HOW TO COMPLETE THIS TASK.
The pictures in the data below are to be omitted; all else must be duplicated exactly.

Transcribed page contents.
▼▼▼

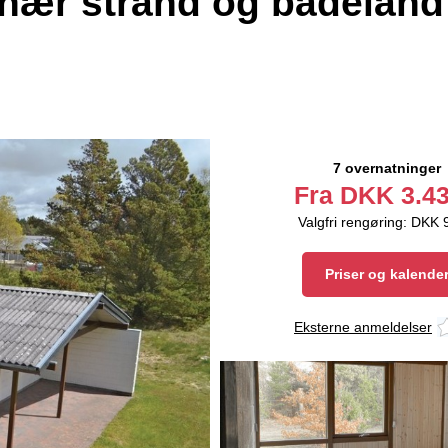
nær strand og badeland
7 overnatninger
Fra
DKK
3.43
Valgfri rengøring: DKK 
Priser og kalende
Eksterne anmeldelser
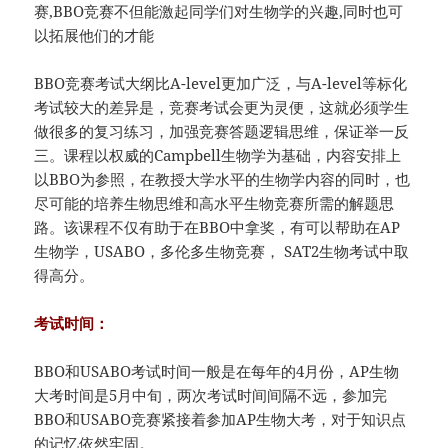
赛,BBO竞赛不但能激起同学们对生物学的兴趣,同时也可
以拓展他们的才能
BBO竞赛考试大纲比A-level更加广泛，与A-level等标化
考试较大的差异是，竞赛考试会更为灵便，这就必须学生
做很多的复习练习，加强竞赛答题逻辑思维，保证举一反
三。课程以权威的Campbell生物学为基础，内容安排上
以BBO为参照，在教授大学水平的生物学内容的同时，也
尽可能的培养生物思维和高水平生物竞赛所需的解题思
路。该课程不仅有助于在BBO中拿奖，有可以帮助在AP
生物学，USABO，多伦多生物竞赛， SAT2生物考试中取
得高分。
考试时间：
BBO和USABO考试时间一般是在每年的4月份，AP生物
大考时间是5月中旬，两次考试时间间隔不远，参加完
BBO和USABO竞赛紧接着参加AP生物大考，对于知识点
的记忆依然牢固。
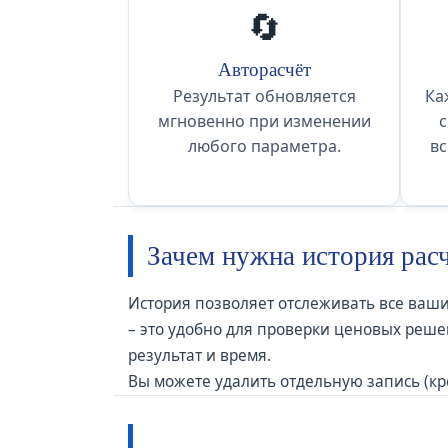
🔄
Авторасчёт
Результат обновляется
Ка
мгновенно при изменении
с
любого параметра.
вс
Зачем нужна история рас
История позволяет отслеживать все ваши 
– это удобно для проверки ценовых реше
результат и время.
Вы можете удалить отдельную запись (кр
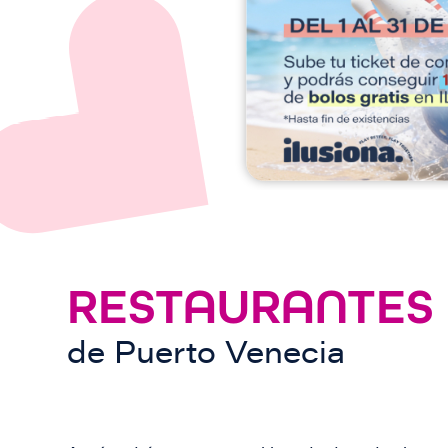
e
n
RESTAURANTES
de
Puerto Venecia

▲▲▲

WRITTEN ANSWER.
nær strand og badeland
7 overnatninger
Fra
DKK
3.43
Valgfri rengøring: DKK 
Priser og kalende
Eksterne anmeldelser
赛,BBO竞赛不但能激起同学们对生物学的兴趣,同时也可
以拓展他们的才能
BBO竞赛考试大纲比A-level更加广泛，与A-level等标化
考试较大的差异是，竞赛考试会更为灵便，这就必须学生
做很多的复习练习，加强竞赛答题逻辑思维，保证举一反
三。课程以权威的Campbell生物学为基础，内容安排上
以BBO为参照，在教授大学水平的生物学内容的同时，也
尽可能的培养生物思维和高水平生物竞赛所需的解题思
路。该课程不仅有助于在BBO中拿奖，有可以帮助在AP
生物学，USABO，多伦多生物竞赛， SAT2生物考试中取
得高分。
考试时间：
BBO和USABO考试时间一般是在每年的4月份，AP生物
大考时间是5月中旬，两次考试时间间隔不远，参加完
BBO和USABO竞赛紧接着参加AP生物大考，对于知识点
的记忆依然牢固。
🔄
Авторасчёт
Результат обновляется
Ка
мгновенно при изменении
с
любого параметра.
вс
Зачем нужна история рас
История позволяет отслеживать все ваши 
– это удобно для проверки ценовых реше
результат и время.
Вы можете удалить отдельную запись (кр
e
n
RESTAURANTES
de
Puerto Venecia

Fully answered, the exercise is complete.